The park is considered one of the most beautiful in Japan, and is a popular tourist destination. Beyond its striking scenery, the park is noted for its historical Buddhist temples and Shinto shrines, most notably the Nikkō Tōshō-gū and Rinnō-ji. They are designated a UNESCO World Heritage Site as the "Shrines and Temples of Nikkō".
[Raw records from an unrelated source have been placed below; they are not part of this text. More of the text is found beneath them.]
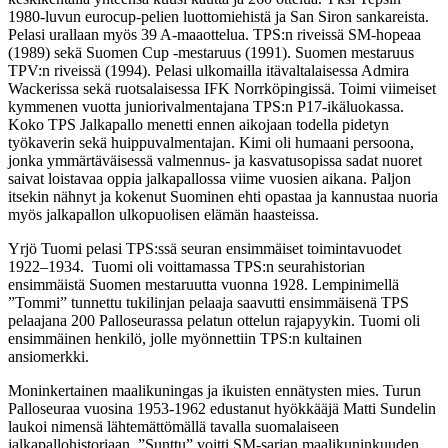
1980-luvun eurocup-pelien luottomiehistä ja San Siron sankareista.
Pelasi urallaan myös 39 A-maaottelua. TPS:n riveissä SM-hopeaa
(1989) sekä Suomen Cup -mestaruus (1991). Suomen mestaruus
TPV:n riveissä (1994). Pelasi ulkomailla itävaltalaisessa Admira
Wackerissa sekä ruotsalaisessa IFK Norrköpingissä. Toimi viimeiset
kymmenen vuotta juniorivalmentajana TPS:n P17-ikäluokassa.
Koko TPS Jalkapallo menetti ennen aikojaan todella pidetyn
työkaverin sekä huippuvalmentajan. Kimi oli humaani persoona,
jonka ymmärtäväisessä valmennus- ja kasvatusopissa sadat nuoret
saivat loistavaa oppia jalkapallossa viime vuosien aikana. Paljon
itsekin nähnyt ja kokenut Suominen ehti opastaa ja kannustaa nuoria
myös jalkapallon ulkopuolisen elämän haasteissa.
Yrjö Tuomi
pelasi TPS:ssä seuran ensimmäiset toimintavuodet
1922–1934. Tuomi oli voittamassa
TPS:n seurahistorian
ensimmäistä Suomen mestaruutta vuonna 1928. Lempinimellä
”Tommi”
tunnettu tukilinjan pelaaja saavutti ensimmäisenä TPS
pelaajana 200 Palloseurassa pelatun ottelun
rajapyykin. Tuomi oli
ensimmäinen henkilö, jolle myönnettiin TPS:n kultainen
ansiomerkki.
Moninkertainen maalikuningas ja ikuisten ennätysten mies. Turun
Palloseuraa vuosina 1953-1962
edustanut hyökkääjä Matti Sundelin
laukoi nimensä lähtemättömällä tavalla suomalaiseen
jalkapallohistoriaan. ”Sunttu” voitti SM-sarjan maalikuninkuuden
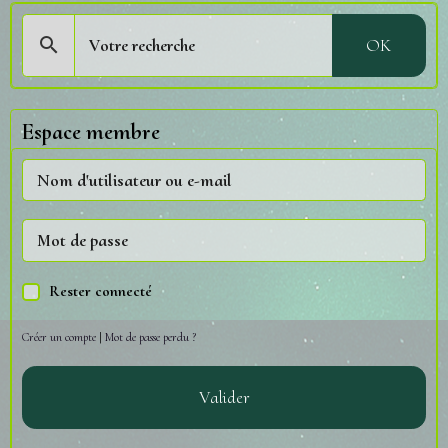
OK
Espace membre
Rester connecté
Créer un compte
|
Mot de passe perdu ?
Valider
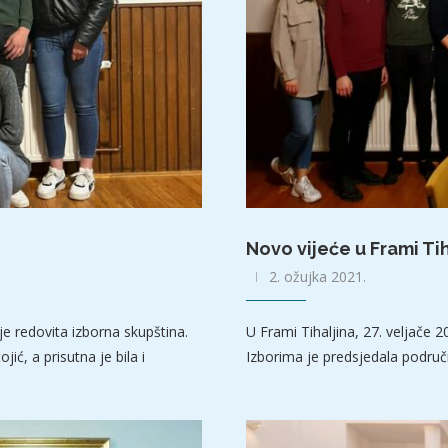
Novo vijeće u Frami Tih
2. ožujka 2021.
je redovita izborna skupština.
U Frami Tihaljina, 27. veljače 
ć, a prisutna je bila i
Izborima je predsjedala područn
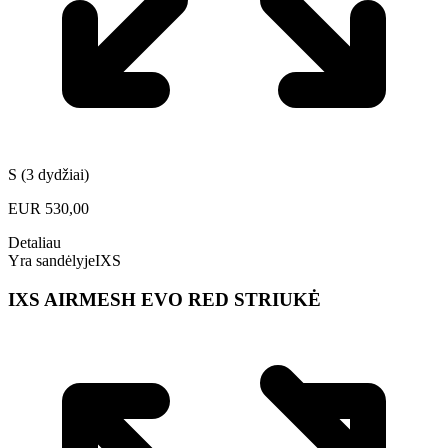
S (3 dydžiai)
EUR
530,00
Detaliau
Yra sandėlyje
IXS
IXS AIRMESH EVO RED STRIUKĖ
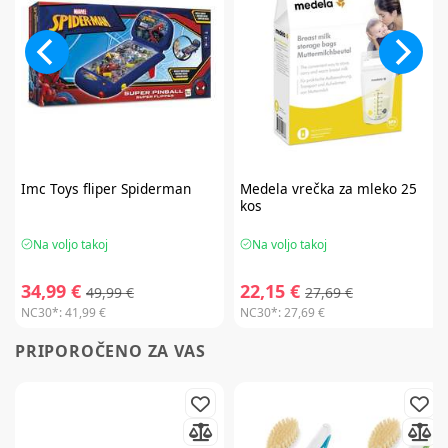
Imc Toys
fliper Spiderman
Medela
vrečka za mleko 25
kos
Na voljo takoj
Na voljo takoj
34,99 €
22,15 €
49,99 €
27,69 €
NC30*:
41,99 €
NC30*:
27,69 €
PRIPOROČENO ZA VAS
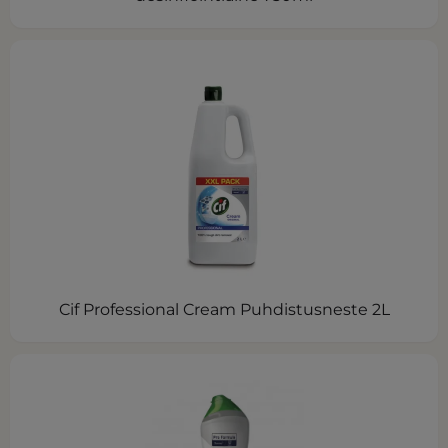
Cif Professional Cream Puhdistusneste 2L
The park is free entry and is divided into three zones, such as Nikko, Kinugawa/Kuriyama, Nasu Kashi/Shiobara.

==Notable places==
- Nikkō Tōshō-gū, a Shinto shrine, Nikkō, Tochigi Prefecture
- Lake Chūzenji, 11.62 km2, a scenic lake, Nikkō
- Kegon Falls, 97 m, one of Japan's three highest waterfalls
- Mount Nantai, 2486 m, rises dramatically above Lake Chūzenji
- Mount Nikkō-Shirane, 2578 m, a shield volcano
- Rinnō-ji, a Buddhist temple, Nikkō
- Ryūzu Falls, 60 m, a scenic twin waterfalls
- Sessho-seki, a "killing stone" that fractured in 2022

==Flora==
Nikkō National Park is noted for numerous species of plants and trees, including mizu-bashō, the white skunk cabbage of the Ozegahara marshland, maples, firs, and magnificent stands of sugi, the Japanese cedar that line the roads around Nikkō.

==Recreation==
Nikkō National Park is a popular destination for hiking, skiing, camping, golfing, and its numerous historical onsen hot spring resorts.